You’d think local Democrats might be hard-pressed to recruit someone to take on Republican Congressman Peter Roskam, an incumbent with a $2 million war chest and a leadership position in the GOP-controlled House. That wasn’t the case this March, as Barrington Hills accountant Leslie Coolidge won a three-way Democratic primary for the 6th Congressional District.

With the congressional remap, the 6th District has morphed from a relatively contiguous block based mainly in DuPage County into a sprawling creature that reaches into DuPage, Kane, Lake, McHenry and Cook counties.

Republican strategist Pat Durante has put the reconfigured 6th District at about 56 percent GOP. When crafting the remap, Democrats focused on the marquee matchup in the nearby 8th District pitting Iraq War veteran and Democrat Tammy Duckworth of Hoffman Estates against Tea Party favorite and Republican Congressman Joe Walsh of McHenry.

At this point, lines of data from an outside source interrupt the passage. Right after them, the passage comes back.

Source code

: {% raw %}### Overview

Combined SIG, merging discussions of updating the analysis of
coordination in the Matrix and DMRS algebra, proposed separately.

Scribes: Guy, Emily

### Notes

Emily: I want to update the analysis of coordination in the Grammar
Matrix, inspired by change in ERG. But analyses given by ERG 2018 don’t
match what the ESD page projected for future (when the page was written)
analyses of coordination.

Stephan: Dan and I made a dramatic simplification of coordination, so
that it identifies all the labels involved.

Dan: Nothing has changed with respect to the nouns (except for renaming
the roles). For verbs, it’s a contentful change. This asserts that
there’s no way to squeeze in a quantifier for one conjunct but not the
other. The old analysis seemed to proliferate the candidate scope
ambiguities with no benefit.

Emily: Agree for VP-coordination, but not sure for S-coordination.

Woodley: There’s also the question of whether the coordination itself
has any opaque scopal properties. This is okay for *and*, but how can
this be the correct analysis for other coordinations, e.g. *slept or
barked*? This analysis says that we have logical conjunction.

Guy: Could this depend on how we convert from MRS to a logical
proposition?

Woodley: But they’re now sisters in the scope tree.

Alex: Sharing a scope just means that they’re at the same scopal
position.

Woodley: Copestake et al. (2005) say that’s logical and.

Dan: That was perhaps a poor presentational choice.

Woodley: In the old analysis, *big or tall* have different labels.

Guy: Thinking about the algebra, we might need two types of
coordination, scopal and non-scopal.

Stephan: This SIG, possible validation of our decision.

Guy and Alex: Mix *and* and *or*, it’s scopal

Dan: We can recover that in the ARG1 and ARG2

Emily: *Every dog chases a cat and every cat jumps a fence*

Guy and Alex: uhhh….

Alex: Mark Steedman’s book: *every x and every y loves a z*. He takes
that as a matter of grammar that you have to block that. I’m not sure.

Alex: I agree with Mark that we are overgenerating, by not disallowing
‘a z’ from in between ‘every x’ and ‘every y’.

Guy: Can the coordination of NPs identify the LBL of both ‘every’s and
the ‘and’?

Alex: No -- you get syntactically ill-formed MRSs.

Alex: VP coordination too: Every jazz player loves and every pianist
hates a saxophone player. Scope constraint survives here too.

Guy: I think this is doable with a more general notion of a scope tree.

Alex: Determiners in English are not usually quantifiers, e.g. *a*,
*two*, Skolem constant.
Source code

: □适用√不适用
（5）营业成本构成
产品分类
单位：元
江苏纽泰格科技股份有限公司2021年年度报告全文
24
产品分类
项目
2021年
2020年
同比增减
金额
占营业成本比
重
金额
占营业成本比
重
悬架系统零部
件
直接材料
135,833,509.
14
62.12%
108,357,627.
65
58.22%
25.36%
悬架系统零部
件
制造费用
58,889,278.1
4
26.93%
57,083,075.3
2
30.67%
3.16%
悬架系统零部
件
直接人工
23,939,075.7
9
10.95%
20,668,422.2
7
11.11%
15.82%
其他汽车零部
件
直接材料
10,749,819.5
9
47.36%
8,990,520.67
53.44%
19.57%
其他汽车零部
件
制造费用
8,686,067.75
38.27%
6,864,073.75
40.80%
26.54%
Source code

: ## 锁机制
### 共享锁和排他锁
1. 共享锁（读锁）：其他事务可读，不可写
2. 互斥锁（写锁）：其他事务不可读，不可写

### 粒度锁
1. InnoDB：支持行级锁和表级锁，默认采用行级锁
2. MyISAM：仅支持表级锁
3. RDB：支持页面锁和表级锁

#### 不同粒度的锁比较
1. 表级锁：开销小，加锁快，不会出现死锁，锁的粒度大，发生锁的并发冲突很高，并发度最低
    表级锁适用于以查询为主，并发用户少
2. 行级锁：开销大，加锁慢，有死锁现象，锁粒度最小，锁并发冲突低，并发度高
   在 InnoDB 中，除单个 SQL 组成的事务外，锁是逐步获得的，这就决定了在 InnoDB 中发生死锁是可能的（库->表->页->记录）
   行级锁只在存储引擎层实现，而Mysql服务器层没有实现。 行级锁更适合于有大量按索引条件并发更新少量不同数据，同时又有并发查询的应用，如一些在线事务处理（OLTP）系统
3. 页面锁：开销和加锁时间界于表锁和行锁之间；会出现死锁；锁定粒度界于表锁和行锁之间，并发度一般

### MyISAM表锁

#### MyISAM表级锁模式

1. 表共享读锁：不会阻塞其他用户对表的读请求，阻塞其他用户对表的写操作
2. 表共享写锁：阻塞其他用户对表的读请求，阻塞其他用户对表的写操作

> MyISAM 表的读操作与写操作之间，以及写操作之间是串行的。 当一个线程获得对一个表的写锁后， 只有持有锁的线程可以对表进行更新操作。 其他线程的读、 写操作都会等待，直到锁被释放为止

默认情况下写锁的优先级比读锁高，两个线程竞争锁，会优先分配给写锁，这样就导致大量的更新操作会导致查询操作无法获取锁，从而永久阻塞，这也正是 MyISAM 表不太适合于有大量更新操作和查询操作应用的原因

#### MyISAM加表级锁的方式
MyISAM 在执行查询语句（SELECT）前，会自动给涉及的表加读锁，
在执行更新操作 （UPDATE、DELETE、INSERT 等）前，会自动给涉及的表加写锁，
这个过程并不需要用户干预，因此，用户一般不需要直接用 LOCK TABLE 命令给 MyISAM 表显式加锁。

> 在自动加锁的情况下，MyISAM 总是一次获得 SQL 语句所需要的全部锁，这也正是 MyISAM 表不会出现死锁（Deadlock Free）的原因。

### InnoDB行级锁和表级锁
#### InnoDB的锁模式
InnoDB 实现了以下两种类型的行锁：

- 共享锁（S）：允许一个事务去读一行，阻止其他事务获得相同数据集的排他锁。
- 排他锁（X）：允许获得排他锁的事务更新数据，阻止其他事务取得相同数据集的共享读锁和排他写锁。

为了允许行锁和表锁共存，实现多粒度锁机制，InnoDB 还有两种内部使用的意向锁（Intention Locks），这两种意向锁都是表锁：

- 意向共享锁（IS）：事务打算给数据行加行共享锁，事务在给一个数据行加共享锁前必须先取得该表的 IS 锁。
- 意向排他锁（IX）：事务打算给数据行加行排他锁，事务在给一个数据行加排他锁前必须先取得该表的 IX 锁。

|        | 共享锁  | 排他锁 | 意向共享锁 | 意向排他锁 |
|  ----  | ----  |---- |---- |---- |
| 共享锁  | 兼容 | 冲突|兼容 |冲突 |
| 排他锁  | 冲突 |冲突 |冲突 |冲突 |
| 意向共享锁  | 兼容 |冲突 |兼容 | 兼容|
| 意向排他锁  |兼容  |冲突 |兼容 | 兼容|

For Democrats, the map is “heavy in the 8th (District) and weak in the 6th (District),” Durante, a former top aide to 6th District Congressman Henry Hyde said in March.

Coolidge, 52, is a Harvard-educated certified public account and retired partner in KPMG. She said last summer’s crisis over raising the debt ceiling that caused fears of default galvanized her to run for election. She favors environmental protection, eliminating tax cuts for people making over $1 million a year and targeted incentives for businesses that create jobs.

While Coolidge raised $51,000, spent $90,000 and loaned her campaign around $45,000 in the primary, Roskam raised nearly $1.8 million and spent about $812,000 in the election cycle, according to federal filings. She currently has just over $2,000 in her war chest while Roskam has close to $2 million.

Coolidge has said she’ll lobby for financial help from the national Democratic campaign organization and groups such as Emily’s List, a political action committee that supports Democratic women who support abortion rights.

“I’m not intending this to be a self-fundraising campaign. Now there’s some time to focus on fundraising and certainly the intent is to raise more money than we have,” she said.